- Born: Kevin Rhomberg August 12, 1992 (age 33) Chicago, Illinois, U.S.
- Genres: Hip hop; pop;
- Occupations: Singer; record producer;
- Years active: 2012–present
- Website: www.knoxfortune.com

= Knox Fortune =

American singer and record producer

Kevin Rhomberg (born August 12, 1992), better known by his stage name Knox Fortune, is an American singer and record producer from Chicago, Illinois. He provided a guest vocal on Chance the Rapper's Coloring Book track "All Night".

==Early life==
Born Kevin Rhomberg in Chicago, Illinois, Knox Fortune grew up in the Western suburb of Oak Park, Illinois. He took piano lessons when he was young. He graduated from Oak Park and River Forest High School. Afterwards, he took classes at Triton College.

==Career==
Knox Fortune has collaborated with Joey Purp, Kami, Towkio, Vic Mensa, and Chance the Rapper. His debut solo studio album, Paradise, was released in 2017.

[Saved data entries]
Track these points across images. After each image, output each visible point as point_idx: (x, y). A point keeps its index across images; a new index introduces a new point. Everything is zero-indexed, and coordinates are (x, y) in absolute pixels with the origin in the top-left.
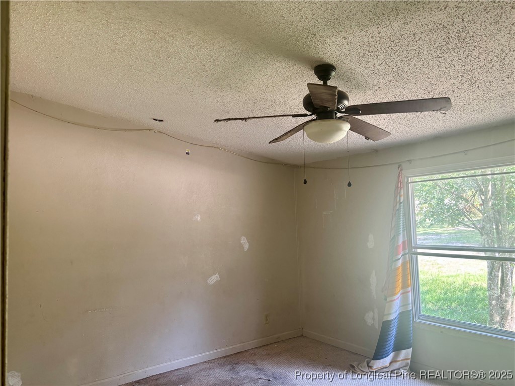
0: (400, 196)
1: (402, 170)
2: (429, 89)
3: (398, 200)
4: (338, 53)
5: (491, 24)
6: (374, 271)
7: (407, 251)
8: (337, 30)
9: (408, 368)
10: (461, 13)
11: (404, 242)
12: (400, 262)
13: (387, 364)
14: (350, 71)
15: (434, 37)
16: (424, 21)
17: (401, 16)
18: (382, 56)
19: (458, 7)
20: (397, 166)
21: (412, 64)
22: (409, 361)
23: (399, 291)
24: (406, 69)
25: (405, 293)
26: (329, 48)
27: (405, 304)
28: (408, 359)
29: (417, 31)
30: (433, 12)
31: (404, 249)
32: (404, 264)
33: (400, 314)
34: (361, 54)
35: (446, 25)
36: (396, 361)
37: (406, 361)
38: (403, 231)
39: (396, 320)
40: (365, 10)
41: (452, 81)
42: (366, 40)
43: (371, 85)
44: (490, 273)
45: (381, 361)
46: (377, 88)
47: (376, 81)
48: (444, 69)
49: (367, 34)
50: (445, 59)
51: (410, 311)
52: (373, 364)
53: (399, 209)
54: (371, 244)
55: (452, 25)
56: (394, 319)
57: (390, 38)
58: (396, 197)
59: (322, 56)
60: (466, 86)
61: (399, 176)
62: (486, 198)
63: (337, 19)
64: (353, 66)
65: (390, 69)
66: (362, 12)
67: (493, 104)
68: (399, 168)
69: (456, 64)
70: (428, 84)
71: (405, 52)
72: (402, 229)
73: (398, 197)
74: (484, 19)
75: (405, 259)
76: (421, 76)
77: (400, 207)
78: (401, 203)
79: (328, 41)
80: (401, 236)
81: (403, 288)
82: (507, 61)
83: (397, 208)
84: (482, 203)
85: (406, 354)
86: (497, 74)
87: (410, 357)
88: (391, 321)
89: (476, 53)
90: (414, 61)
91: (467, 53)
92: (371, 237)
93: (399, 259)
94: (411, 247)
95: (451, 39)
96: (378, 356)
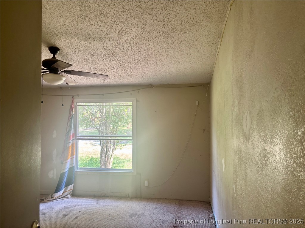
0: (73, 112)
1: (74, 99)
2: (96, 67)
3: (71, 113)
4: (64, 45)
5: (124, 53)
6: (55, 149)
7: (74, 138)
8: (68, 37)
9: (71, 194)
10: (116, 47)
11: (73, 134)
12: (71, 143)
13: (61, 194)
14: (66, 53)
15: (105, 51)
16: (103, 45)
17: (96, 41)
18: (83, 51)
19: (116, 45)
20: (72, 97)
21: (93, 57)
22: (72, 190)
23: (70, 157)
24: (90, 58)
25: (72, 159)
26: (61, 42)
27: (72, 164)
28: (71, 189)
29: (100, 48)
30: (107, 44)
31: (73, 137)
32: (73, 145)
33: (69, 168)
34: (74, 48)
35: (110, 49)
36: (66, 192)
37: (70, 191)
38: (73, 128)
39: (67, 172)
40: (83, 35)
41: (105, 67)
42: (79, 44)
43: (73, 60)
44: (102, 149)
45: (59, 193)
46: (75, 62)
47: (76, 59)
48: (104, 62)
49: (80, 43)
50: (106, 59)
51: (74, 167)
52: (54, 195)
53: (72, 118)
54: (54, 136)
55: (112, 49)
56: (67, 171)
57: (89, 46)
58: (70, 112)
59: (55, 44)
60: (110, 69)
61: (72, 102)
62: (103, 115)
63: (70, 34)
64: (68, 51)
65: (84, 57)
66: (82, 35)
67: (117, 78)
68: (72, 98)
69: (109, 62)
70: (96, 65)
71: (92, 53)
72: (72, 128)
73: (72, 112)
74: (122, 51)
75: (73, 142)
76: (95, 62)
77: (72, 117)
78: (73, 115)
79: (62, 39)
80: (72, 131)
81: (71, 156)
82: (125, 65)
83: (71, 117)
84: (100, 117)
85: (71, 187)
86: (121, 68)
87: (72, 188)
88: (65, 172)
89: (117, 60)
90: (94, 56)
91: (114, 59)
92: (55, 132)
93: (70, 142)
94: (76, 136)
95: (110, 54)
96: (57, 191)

...

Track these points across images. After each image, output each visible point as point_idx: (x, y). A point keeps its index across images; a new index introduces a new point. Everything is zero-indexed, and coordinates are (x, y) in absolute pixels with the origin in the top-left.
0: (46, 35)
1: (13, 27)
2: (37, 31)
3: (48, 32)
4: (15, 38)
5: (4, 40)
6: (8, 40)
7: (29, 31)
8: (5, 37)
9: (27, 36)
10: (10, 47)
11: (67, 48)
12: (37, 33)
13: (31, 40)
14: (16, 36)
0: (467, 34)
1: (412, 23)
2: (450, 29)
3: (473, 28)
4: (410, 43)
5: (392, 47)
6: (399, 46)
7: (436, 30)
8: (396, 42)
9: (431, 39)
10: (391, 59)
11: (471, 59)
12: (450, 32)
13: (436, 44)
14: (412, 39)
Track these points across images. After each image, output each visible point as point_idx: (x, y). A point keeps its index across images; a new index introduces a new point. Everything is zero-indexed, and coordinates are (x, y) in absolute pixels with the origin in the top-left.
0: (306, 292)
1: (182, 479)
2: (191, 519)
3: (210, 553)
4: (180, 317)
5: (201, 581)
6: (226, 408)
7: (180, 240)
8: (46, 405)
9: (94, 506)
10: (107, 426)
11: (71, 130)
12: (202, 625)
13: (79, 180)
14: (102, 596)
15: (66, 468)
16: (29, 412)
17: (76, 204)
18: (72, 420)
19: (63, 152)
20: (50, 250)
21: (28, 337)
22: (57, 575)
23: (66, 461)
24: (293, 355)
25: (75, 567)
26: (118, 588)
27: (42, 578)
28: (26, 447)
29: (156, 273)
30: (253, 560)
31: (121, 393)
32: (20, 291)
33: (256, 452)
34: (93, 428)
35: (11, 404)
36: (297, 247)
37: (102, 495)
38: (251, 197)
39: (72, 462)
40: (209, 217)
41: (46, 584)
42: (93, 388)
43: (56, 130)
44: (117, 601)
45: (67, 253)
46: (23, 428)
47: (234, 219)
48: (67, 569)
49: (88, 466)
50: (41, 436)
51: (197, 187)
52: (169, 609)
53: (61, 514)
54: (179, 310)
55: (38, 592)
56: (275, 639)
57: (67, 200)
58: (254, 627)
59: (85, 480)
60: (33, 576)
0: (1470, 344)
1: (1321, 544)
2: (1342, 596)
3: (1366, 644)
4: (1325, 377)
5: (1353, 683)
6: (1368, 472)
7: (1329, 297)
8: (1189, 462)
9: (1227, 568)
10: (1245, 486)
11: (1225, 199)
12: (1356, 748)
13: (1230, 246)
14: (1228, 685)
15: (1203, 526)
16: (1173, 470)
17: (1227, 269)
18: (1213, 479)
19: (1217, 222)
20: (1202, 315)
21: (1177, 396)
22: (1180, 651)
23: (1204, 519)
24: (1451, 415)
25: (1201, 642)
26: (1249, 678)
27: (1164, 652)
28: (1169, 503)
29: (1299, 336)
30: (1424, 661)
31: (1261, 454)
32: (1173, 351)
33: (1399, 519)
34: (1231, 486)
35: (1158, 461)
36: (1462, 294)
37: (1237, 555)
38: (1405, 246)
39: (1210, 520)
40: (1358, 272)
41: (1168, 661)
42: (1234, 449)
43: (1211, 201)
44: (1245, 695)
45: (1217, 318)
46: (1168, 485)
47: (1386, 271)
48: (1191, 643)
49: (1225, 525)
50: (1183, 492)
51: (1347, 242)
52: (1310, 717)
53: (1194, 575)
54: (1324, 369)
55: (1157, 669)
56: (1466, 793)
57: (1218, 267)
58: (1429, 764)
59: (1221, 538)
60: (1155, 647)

== Tasks to perform ==
[1] In the Knox Fortune profile, which high school did he graduate from?
[2] Pick up the Knox Fortune profile after its last sentence and keep writing it.
The saved data entries are separate from the Knox Fortune profile.

== Answers to the problems ==
[1] Oak Park and River Forest High School.

[2]
==Style and influences==
In 2017, Dan Hyman of Rolling Stone described Knox Fortune as "a key sonic architect of the contemporary Chicago hip-hop scene." In a 2017 interview with Billboard, Knox Fortune stated that he was inspired by skateboarding, as well as the Beach Boys, Kanye West, J Dilla, the Neptunes, and the Beatles.

==Discography==
===Studio albums===
- Paradise (2017)
- Stock Child Wonder (2020)

===Singles===
- "Help Myself" (2017)
- "Torture" (2017)
- "Lil Thing" (2017)
- "24 Hours" (2017)
- "Shirtless" (2020)

===Guest appearances===
- Sterling Hayes - "Mathematics" from Antidepressant (2016)
- Chance the Rapper - "All Night" from Coloring Book (2016)
- Kami - "The Both of Us" and "Just Like the Movies" from Just Like the Movies (2017)
- Chance the Rapper - "Let's Go on the Run" from The Big Day (2019)
- Intellexual - "Roxstar" from Intellexual (2019)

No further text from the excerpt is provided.